::: DATA ROWS

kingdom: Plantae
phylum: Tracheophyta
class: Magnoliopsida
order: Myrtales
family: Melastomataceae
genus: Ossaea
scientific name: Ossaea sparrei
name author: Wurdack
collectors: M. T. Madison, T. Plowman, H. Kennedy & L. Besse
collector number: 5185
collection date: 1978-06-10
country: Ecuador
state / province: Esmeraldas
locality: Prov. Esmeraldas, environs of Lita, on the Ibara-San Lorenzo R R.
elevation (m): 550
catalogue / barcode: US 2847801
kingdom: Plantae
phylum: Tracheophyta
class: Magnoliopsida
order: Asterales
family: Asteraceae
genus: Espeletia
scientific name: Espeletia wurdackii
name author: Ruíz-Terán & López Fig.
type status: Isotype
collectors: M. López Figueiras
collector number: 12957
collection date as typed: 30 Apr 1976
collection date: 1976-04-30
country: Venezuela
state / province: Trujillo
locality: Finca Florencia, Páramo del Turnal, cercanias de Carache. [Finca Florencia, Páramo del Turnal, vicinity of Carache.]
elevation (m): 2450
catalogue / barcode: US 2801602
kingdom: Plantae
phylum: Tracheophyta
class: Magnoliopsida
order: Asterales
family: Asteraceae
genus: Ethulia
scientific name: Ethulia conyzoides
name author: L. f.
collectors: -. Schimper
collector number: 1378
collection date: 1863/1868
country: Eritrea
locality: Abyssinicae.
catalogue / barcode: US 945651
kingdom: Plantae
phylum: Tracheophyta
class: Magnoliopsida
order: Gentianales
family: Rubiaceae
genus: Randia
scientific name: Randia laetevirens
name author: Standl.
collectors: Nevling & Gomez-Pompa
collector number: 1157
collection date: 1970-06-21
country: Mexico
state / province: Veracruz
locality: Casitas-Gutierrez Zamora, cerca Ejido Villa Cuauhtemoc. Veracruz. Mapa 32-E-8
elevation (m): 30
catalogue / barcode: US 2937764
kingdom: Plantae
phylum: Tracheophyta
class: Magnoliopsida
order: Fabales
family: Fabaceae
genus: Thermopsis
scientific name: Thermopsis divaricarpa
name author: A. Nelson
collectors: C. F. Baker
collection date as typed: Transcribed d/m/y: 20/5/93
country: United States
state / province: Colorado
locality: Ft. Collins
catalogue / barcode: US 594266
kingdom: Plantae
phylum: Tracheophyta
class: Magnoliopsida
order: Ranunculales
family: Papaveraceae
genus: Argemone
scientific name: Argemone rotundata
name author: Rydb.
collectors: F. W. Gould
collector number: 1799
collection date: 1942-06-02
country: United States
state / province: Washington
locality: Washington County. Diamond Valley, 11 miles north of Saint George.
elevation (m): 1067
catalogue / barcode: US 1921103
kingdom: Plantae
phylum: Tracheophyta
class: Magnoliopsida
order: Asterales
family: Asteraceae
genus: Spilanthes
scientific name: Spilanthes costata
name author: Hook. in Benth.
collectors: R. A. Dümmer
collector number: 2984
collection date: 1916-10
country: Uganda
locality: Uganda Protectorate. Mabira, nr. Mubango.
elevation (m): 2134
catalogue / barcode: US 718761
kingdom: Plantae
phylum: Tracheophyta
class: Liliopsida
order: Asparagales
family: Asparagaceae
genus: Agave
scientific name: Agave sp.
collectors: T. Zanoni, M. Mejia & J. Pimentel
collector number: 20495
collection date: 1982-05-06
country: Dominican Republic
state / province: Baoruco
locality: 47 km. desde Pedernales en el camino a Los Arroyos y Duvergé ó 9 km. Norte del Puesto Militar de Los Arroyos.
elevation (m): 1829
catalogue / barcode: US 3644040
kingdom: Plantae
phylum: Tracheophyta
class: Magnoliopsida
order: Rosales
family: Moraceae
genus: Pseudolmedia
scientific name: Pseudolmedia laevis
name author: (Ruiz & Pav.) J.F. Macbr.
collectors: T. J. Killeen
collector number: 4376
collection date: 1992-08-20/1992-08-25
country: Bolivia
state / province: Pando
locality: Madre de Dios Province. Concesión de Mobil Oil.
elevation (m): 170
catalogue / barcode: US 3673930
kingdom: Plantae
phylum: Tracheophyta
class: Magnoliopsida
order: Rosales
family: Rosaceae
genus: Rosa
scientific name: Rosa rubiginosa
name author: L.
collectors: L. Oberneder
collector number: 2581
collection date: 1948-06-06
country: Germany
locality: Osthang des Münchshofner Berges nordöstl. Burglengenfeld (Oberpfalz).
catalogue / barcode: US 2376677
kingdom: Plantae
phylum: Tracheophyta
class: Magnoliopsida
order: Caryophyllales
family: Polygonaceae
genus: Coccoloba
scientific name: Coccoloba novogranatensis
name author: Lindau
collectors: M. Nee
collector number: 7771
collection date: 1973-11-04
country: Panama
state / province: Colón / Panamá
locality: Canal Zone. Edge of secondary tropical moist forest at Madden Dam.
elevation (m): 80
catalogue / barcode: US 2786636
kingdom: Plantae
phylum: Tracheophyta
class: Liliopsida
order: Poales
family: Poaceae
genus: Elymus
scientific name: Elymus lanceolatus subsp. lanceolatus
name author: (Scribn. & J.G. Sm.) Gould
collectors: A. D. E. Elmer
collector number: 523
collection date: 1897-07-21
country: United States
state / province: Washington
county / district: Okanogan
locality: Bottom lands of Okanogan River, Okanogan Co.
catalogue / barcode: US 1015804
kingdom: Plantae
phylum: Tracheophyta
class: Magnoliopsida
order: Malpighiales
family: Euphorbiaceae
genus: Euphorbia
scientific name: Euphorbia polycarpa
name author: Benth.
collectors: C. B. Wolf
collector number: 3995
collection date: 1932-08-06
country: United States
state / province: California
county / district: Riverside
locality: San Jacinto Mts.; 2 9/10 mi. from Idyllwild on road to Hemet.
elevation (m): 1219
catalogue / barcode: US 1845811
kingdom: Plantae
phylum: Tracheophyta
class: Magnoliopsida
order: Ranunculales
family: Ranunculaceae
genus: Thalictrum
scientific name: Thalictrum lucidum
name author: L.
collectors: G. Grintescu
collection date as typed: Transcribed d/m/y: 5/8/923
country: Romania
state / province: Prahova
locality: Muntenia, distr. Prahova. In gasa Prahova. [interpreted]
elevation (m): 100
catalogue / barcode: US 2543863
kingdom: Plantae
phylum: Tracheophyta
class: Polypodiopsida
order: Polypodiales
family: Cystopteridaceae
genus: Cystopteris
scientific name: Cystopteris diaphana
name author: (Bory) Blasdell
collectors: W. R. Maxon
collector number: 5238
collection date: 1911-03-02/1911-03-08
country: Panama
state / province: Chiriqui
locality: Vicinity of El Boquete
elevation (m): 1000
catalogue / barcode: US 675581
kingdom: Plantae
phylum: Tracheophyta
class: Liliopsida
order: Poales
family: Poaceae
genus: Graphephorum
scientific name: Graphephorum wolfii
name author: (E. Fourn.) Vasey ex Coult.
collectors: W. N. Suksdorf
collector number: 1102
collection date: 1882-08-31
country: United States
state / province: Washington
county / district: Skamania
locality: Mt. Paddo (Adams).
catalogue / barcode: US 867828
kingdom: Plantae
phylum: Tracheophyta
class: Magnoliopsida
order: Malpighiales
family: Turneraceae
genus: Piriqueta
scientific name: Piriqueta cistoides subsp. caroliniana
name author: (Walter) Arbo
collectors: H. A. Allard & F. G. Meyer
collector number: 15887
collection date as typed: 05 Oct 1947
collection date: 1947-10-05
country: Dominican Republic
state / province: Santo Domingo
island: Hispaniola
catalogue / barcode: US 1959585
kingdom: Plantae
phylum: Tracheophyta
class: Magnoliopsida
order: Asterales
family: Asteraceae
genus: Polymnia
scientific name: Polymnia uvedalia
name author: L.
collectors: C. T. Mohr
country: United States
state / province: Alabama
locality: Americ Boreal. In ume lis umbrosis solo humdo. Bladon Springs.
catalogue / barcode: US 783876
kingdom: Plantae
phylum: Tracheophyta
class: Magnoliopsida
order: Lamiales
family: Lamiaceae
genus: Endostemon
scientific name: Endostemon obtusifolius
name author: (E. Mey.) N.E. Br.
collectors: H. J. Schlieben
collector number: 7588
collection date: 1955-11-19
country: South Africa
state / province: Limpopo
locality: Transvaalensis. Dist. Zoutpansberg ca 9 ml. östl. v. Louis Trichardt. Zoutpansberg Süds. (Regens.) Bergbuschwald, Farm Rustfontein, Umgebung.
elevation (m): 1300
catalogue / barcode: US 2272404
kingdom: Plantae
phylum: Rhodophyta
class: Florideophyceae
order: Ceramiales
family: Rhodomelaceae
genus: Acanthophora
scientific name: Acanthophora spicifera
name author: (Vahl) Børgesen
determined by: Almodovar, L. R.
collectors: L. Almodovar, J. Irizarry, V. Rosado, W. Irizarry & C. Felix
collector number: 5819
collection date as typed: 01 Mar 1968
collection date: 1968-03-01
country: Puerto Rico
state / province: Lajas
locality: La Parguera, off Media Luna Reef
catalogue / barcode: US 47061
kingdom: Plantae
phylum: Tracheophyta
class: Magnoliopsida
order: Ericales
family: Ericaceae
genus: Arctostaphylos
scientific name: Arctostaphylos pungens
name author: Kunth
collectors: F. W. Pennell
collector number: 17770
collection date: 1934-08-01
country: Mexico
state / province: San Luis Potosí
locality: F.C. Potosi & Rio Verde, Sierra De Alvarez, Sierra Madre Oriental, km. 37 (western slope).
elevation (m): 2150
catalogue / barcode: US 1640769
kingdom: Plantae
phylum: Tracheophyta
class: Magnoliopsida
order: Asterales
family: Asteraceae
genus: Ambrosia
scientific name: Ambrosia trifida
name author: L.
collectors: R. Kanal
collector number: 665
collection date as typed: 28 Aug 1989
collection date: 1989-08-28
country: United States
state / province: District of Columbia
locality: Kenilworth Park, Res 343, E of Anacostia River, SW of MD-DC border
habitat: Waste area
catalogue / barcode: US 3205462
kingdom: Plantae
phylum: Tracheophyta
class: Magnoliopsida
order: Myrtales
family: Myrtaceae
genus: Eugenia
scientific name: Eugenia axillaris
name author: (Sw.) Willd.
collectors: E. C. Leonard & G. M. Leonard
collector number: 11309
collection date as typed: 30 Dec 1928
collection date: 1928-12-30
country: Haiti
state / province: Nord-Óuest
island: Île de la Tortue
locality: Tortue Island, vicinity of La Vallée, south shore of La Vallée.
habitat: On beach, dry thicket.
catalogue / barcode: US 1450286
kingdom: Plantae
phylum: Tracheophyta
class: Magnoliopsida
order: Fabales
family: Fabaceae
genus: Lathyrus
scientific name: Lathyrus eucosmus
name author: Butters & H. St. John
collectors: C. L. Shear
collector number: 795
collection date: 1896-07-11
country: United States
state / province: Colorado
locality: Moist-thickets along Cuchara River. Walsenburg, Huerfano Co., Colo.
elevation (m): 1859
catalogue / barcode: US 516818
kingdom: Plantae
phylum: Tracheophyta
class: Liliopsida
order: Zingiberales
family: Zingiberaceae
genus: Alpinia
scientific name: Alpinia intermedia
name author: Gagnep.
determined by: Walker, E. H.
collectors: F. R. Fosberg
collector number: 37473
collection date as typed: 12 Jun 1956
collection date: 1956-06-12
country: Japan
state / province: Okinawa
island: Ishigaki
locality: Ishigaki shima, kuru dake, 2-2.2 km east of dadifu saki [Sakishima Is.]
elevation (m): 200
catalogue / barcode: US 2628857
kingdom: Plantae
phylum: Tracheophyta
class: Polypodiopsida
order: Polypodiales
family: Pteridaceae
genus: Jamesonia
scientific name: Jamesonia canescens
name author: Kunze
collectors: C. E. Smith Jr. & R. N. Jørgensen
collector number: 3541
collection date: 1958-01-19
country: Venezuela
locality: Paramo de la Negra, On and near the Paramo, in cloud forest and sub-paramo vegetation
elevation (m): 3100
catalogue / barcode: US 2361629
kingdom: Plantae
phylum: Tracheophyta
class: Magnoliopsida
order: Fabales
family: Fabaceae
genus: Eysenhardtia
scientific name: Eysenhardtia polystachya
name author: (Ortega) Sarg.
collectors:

::::::

WHAT TO PRODUCE:
Reproduce the lines of the listing above word for word, starting with the line that contains "collector number: 7588" and stopping after the line that contains "elevation (m): 1300".

CORRECT RESULT:
collector number: 7588
collection date: 1955-11-19
country: South Africa
state / province: Limpopo
locality: Transvaalensis. Dist. Zoutpansberg ca 9 ml. östl. v. Louis Trichardt. Zoutpansberg Süds. (Regens.) Bergbuschwald, Farm Rustfontein, Umgebung.
elevation (m): 1300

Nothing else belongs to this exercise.